Change listing data:
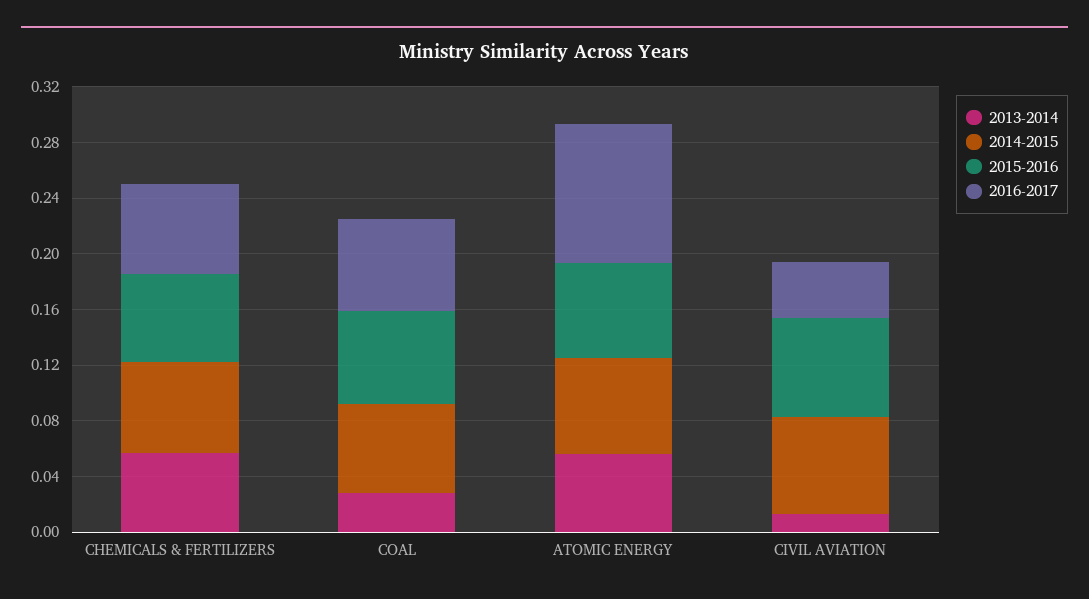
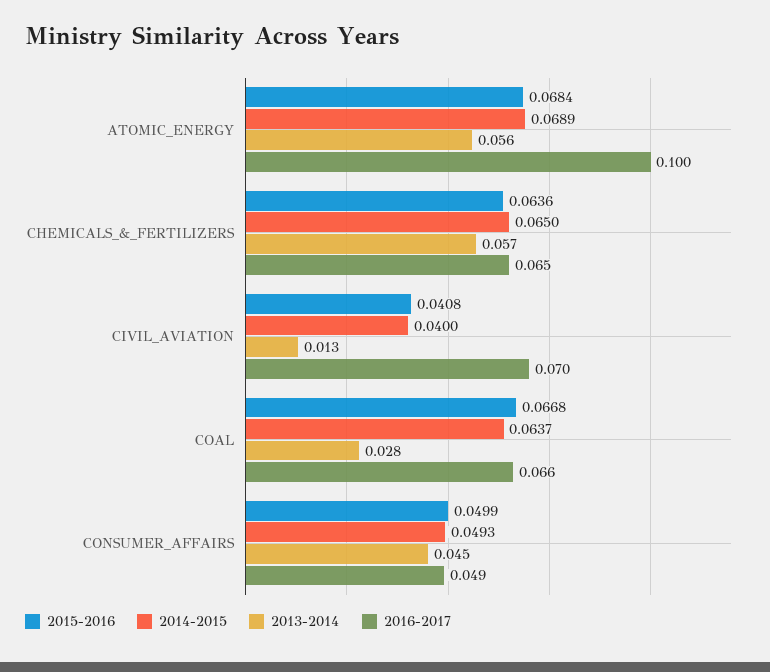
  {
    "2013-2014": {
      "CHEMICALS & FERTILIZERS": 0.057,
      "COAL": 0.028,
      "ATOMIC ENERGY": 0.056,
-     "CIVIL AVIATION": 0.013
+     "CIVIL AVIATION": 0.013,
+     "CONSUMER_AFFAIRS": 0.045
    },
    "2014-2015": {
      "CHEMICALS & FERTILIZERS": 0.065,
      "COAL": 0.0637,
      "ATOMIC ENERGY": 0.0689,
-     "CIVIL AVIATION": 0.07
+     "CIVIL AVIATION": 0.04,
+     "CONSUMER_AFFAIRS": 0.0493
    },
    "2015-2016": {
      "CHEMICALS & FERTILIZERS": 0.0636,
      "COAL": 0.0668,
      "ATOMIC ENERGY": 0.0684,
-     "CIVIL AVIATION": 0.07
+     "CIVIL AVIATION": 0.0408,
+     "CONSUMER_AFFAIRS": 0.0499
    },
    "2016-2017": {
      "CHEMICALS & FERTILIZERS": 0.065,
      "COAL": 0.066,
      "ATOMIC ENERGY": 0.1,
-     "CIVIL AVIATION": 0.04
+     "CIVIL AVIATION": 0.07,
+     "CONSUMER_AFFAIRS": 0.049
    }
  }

_Prompt_
Which lines above hold the string "ATOMIC"? Show each of them.

_Result of this exercise_
      "ATOMIC ENERGY": 0.056,
      "ATOMIC ENERGY": 0.0689,
      "ATOMIC ENERGY": 0.0684,
      "ATOMIC ENERGY": 0.1,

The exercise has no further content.